Edit; a clarification:
Assume that the background task can be broken down into smaller units that can be independently processed.
Ok, I see I need to put my 2 cents. From the author's answer I guess the "priority receive" technique is exactly what is needed here. It is possible to find discussion in "Erlang: priority receive question here at SO". The idea is to accept high priority messages first and to accept other messages only in absence of high-priority ones.
As Scala actors are very similar to Erlang, a trivial code to implement this would look like this:
def act = loop {
reactWithin(0) {
case msg: HighPriorityMessage => // process msg
case TIMEOUT =>
react {
case msg: HighPriorityMessage => // process msg
case msg: LowPriorityMessage => // process msg
}
}
}
This works as follows. An actor has a mailbox (queue) with messages. The receive (or receiveWithin) argument is a partial function and Actor library looks for a message in a mailbox which can be applied to this partial function. In our case it would be an object of HighPriorityMessage only. So, if Actor library finds such a message, it applies our partial function and we are processing a message of high priority. Otherwise, reactWithin with timeout 0 calls our partial function with argument TIMEOUT and we immediately try to process any possible message from the queue (as it waits for a message we cannot exclude a possiblity to get HighPriorityMessage).
It sounds like the problem you describe is not well suited to the actor sub-system. An Actor is designed to sequentially process its message queue:
What should happen if the actor is performing the background work and a new task arrives?
An actor can only find out about this is it is continuously checking its mailbox as it performs the background task. How would you implement this (i.e. how would you code the background tasks as a unit of work so that the actor could keep interrupting and checking the mailbox)?
What should happen if the actor has many background tasks in its mailbox in front of the main task?
Do these background tasks get thrown away, or sent to another actor? If the latter, how can you prevent CPU time being given to that actor to perform the tasks?

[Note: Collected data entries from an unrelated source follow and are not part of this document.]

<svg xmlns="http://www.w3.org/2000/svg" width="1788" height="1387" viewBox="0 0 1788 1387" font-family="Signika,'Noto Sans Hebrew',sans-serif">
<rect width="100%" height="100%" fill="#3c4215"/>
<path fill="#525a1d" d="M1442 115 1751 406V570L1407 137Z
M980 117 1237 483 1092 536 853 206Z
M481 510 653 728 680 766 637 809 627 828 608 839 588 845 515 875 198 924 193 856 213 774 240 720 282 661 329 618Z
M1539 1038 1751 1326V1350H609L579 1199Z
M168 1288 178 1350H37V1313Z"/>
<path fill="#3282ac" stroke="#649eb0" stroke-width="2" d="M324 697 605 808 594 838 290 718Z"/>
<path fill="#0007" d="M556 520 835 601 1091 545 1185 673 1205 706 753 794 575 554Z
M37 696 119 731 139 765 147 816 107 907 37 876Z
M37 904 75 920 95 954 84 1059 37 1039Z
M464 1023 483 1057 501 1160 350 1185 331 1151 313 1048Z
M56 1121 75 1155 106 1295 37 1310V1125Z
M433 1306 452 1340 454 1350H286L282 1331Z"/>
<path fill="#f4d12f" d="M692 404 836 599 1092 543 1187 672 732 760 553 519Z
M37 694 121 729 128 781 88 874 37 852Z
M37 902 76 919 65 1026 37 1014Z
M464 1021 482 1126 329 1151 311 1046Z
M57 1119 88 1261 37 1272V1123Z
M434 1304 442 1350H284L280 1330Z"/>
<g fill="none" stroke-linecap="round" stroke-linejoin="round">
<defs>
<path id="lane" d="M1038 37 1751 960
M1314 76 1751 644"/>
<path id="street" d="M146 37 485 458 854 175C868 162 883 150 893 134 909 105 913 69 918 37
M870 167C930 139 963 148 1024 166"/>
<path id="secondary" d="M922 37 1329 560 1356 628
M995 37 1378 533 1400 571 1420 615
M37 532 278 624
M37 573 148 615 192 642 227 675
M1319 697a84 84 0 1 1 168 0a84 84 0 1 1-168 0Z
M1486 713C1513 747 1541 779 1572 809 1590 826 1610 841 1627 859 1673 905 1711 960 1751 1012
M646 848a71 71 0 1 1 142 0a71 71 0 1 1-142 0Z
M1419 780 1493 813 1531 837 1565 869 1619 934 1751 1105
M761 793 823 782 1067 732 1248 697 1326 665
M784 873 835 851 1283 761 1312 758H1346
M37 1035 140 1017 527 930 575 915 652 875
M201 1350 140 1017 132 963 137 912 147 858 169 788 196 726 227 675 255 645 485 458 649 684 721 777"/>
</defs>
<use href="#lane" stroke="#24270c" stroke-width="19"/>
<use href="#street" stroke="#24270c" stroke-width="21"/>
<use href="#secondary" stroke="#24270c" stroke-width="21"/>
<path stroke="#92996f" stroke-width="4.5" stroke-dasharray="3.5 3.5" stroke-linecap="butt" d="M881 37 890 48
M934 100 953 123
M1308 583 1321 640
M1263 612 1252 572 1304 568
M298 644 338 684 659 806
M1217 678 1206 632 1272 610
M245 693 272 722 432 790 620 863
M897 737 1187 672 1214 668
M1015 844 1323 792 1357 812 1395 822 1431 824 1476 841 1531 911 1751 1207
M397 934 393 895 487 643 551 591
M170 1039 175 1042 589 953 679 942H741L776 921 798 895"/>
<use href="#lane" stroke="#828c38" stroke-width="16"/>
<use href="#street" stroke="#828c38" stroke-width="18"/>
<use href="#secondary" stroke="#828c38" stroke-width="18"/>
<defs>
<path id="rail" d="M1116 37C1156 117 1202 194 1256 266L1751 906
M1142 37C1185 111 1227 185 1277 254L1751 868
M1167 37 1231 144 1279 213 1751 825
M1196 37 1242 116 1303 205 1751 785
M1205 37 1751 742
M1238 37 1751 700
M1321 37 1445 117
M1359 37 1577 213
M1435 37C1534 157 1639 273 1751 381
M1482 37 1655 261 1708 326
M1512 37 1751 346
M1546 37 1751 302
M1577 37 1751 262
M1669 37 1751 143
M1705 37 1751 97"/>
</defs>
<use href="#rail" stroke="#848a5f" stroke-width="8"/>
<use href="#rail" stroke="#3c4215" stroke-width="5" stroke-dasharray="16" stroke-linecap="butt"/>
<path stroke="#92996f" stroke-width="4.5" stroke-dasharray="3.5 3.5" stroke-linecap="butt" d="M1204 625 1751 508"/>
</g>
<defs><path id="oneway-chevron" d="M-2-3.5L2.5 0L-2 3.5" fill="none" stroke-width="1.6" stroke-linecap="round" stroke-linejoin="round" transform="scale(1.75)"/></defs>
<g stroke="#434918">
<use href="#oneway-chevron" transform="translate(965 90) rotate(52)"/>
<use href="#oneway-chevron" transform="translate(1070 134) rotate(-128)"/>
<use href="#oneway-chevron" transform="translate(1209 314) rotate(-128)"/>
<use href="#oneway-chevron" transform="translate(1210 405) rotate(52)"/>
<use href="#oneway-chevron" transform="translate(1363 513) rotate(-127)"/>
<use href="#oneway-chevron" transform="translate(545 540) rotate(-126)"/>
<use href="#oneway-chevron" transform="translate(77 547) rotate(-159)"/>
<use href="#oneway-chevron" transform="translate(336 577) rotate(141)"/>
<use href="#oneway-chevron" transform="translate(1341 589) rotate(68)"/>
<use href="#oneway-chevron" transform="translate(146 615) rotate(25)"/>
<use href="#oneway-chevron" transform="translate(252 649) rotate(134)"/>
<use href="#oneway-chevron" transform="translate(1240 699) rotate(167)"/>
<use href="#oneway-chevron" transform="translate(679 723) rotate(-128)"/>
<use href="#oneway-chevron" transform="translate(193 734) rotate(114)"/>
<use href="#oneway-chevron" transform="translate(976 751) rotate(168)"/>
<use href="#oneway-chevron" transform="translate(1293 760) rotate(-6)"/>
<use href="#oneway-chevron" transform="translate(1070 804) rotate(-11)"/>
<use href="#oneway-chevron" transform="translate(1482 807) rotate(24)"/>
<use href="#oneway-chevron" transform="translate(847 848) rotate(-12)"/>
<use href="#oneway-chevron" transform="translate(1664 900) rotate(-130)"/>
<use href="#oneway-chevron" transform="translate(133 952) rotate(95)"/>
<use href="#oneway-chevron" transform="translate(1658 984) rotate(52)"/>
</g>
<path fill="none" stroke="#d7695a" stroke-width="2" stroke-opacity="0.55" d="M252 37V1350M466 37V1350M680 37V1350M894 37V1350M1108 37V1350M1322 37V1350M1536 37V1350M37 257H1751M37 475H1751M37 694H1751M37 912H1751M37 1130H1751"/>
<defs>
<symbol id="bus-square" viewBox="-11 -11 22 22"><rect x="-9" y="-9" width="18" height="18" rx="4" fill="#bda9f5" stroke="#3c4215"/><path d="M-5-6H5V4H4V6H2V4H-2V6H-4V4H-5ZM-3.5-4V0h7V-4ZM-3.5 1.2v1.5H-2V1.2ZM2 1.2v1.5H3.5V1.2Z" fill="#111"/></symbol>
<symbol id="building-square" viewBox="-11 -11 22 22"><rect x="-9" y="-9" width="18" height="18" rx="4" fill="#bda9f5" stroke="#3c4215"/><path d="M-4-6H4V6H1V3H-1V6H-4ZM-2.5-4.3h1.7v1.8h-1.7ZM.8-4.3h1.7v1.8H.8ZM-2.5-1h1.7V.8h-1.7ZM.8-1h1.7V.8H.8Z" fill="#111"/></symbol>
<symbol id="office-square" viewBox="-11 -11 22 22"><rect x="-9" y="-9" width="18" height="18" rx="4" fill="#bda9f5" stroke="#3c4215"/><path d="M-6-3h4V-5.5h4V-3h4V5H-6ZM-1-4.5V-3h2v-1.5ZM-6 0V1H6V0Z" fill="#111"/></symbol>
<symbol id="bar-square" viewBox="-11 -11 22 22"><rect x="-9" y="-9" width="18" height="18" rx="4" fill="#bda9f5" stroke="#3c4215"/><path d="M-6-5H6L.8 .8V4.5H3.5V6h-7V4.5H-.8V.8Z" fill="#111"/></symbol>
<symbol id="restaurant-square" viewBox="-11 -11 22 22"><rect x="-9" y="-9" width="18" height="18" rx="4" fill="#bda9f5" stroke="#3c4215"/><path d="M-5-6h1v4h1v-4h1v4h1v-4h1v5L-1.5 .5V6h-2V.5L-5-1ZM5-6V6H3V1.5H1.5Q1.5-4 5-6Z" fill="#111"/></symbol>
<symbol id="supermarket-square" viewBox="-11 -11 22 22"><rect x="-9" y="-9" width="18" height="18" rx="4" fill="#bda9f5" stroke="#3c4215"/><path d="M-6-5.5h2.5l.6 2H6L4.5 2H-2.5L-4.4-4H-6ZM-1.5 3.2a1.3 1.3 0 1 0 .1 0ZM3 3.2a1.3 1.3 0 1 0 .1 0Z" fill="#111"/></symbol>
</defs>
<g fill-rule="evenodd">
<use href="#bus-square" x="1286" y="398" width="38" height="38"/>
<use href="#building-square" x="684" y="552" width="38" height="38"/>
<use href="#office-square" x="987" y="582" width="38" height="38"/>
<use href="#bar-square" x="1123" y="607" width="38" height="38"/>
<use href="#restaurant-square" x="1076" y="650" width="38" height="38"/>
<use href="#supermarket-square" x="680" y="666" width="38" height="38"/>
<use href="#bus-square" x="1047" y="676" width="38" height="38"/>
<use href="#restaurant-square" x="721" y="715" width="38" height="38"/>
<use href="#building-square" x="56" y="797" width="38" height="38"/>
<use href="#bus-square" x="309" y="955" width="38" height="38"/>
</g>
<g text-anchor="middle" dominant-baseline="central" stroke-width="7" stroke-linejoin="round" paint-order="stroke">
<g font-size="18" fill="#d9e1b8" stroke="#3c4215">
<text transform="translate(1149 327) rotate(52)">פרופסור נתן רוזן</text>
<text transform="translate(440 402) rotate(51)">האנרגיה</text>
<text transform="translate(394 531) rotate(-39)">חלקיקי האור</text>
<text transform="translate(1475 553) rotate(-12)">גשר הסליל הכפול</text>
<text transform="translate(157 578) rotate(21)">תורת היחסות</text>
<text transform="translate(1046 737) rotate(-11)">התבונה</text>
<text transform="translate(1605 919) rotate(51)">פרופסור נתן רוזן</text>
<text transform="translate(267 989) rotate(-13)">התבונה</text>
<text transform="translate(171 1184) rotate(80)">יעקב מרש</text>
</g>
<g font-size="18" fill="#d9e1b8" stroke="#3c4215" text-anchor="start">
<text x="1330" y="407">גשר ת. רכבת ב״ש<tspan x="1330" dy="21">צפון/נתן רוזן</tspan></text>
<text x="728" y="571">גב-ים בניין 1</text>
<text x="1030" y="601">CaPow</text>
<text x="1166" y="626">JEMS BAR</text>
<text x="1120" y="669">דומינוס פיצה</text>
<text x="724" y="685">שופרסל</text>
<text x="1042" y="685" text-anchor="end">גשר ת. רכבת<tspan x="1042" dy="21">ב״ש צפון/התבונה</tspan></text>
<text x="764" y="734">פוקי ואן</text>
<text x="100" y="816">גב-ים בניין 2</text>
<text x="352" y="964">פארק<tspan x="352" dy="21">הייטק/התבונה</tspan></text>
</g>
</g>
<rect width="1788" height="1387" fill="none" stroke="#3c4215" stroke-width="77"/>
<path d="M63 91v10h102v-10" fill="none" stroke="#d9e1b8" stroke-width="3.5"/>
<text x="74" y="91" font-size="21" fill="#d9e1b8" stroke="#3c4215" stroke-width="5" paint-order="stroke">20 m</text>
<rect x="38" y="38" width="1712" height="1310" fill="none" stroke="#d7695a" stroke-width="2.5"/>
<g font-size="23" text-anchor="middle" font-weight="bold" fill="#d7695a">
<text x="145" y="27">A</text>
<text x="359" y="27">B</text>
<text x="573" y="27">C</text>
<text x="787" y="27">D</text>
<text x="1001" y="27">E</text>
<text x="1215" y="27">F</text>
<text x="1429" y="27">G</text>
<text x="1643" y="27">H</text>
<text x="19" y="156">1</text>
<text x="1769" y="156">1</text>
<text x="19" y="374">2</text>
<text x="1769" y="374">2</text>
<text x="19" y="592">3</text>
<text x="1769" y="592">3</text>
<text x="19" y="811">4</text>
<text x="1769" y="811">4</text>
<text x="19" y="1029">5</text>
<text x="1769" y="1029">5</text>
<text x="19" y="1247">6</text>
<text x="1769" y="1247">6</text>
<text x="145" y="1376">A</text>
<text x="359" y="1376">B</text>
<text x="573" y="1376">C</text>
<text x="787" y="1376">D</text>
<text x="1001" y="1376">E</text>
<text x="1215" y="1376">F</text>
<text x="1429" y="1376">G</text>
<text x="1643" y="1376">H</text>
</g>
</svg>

All in all, it sounds much more like you need to explore some grid-style software that can run in the background (like Data Synapse)!
Just after asking this question I tried out some completely whacky code and it seems to work fine. I am not sure though if there is a gotcha in it.
import scala.actors._
object Idling
object Processor extends Actor {
start
import Actor._
def act() = {
loop {
// here lie dragons >>>>>
if (mailboxSize == 0) this ! Idling
// <<<<<<
react {
case msg:NormalMsg => {
// do the normal work
reply(answer)
}
case Idling=> {
// do the idle work in chunks
}
case msg => println("Rcvd unknown message:" + msg)
}
}
}
}
Explanation
Any code inside the argument of loop but before the call to react seems to get called when the Actor is about to wait for a message. I am sending a Idling message to self here. In the handler for this message I ensure that the mailbox-size is 0, before doing the processing.